* [TASK OBJECTIVE] Rewrite the listing with every "IR ARRIBA" changed to "VOLVER ARRIBA", leaving all other text unchanged.
━━━━
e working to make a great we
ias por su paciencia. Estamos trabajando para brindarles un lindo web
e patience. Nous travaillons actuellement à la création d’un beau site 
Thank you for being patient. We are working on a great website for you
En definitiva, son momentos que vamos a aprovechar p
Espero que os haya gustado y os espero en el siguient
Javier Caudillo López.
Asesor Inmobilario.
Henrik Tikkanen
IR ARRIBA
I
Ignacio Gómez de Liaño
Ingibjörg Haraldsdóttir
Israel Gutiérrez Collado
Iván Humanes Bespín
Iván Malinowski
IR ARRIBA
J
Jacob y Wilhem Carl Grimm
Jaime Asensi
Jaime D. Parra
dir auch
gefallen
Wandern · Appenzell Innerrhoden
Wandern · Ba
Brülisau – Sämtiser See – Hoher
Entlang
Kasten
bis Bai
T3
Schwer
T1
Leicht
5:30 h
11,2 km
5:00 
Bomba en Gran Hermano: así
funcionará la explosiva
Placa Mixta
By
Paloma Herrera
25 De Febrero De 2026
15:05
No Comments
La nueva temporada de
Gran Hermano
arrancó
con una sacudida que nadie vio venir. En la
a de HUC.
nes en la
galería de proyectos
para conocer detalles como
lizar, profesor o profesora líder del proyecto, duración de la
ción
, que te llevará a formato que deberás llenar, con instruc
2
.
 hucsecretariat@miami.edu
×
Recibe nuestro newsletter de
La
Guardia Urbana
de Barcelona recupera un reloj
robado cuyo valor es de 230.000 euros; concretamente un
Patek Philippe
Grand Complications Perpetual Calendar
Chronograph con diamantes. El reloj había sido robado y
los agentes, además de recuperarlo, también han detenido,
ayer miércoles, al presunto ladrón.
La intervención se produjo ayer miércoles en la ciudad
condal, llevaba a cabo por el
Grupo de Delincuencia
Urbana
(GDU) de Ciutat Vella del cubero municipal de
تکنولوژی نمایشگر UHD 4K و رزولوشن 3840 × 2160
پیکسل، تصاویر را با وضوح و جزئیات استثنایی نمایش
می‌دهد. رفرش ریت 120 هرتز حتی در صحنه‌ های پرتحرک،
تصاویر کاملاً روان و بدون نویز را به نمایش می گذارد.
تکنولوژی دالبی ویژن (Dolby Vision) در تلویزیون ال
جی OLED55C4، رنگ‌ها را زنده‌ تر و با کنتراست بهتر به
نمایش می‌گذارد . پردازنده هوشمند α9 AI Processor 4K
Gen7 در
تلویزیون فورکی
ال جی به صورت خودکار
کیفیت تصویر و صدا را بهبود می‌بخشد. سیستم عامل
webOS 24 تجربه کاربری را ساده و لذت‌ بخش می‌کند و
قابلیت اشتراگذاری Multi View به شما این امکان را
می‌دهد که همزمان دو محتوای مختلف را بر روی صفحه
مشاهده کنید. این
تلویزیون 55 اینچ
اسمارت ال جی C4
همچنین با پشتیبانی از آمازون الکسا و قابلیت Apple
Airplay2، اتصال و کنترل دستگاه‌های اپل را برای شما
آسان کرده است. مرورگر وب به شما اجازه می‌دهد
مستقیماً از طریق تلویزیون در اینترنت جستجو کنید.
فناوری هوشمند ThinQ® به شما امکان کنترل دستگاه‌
━━━━
* [EXERCISE SOLUTION]
e working to make a great we
ias por su paciencia. Estamos trabajando para brindarles un lindo web
e patience. Nous travaillons actuellement à la création d’un beau site 
Thank you for being patient. We are working on a great website for you
En definitiva, son momentos que vamos a aprovechar p
Espero que os haya gustado y os espero en el siguient
Javier Caudillo López.
Asesor Inmobilario.
Henrik Tikkanen
VOLVER ARRIBA
I
Ignacio Gómez de Liaño
Ingibjörg Haraldsdóttir
Israel Gutiérrez Collado
Iván Humanes Bespín
Iván Malinowski
VOLVER ARRIBA
J
Jacob y Wilhem Carl Grimm
Jaime Asensi
Jaime D. Parra
dir auch
gefallen
Wandern · Appenzell Innerrhoden
Wandern · Ba
Brülisau – Sämtiser See – Hoher
Entlang
Kasten
bis Bai
T3
Schwer
T1
Leicht
5:30 h
11,2 km
5:00 
Bomba en Gran Hermano: así
funcionará la explosiva
Placa Mixta
By
Paloma Herrera
25 De Febrero De 2026
15:05
No Comments
La nueva temporada de
Gran Hermano
arrancó
con una sacudida que nadie vio venir. En la
a de HUC.
nes en la
galería de proyectos
para conocer detalles como
lizar, profesor o profesora líder del proyecto, duración de la
ción
, que te llevará a formato que deberás llenar, con instruc
2
.
 hucsecretariat@miami.edu
×
Recibe nuestro newsletter de
La
Guardia Urbana
de Barcelona recupera un reloj
robado cuyo valor es de 230.000 euros; concretamente un
Patek Philippe
Grand Complications Perpetual Calendar
Chronograph con diamantes. El reloj había sido robado y
los agentes, además de recuperarlo, también han detenido,
ayer miércoles, al presunto ladrón.
La intervención se produjo ayer miércoles en la ciudad
condal, llevaba a cabo por el
Grupo de Delincuencia
Urbana
(GDU) de Ciutat Vella del cubero municipal de
تکنولوژی نمایشگر UHD 4K و رزولوشن 3840 × 2160
پیکسل، تصاویر را با وضوح و جزئیات استثنایی نمایش
می‌دهد. رفرش ریت 120 هرتز حتی در صحنه‌ های پرتحرک،
تصاویر کاملاً روان و بدون نویز را به نمایش می گذارد.
تکنولوژی دالبی ویژن (Dolby Vision) در تلویزیون ال
جی OLED55C4، رنگ‌ها را زنده‌ تر و با کنتراست بهتر به
نمایش می‌گذارد . پردازنده هوشمند α9 AI Processor 4K
Gen7 در
تلویزیون فورکی
ال جی به صورت خودکار
کیفیت تصویر و صدا را بهبود می‌بخشد. سیستم عامل
webOS 24 تجربه کاربری را ساده و لذت‌ بخش می‌کند و
قابلیت اشتراگذاری Multi View به شما این امکان را
می‌دهد که همزمان دو محتوای مختلف را بر روی صفحه
مشاهده کنید. این
تلویزیون 55 اینچ
اسمارت ال جی C4
همچنین با پشتیبانی از آمازون الکسا و قابلیت Apple
Airplay2، اتصال و کنترل دستگاه‌های اپل را برای شما
آسان کرده است. مرورگر وب به شما اجازه می‌دهد
مستقیماً از طریق تلویزیون در اینترنت جستجو کنید.
فناوری هوشمند ThinQ® به شما امکان کنترل دستگاه‌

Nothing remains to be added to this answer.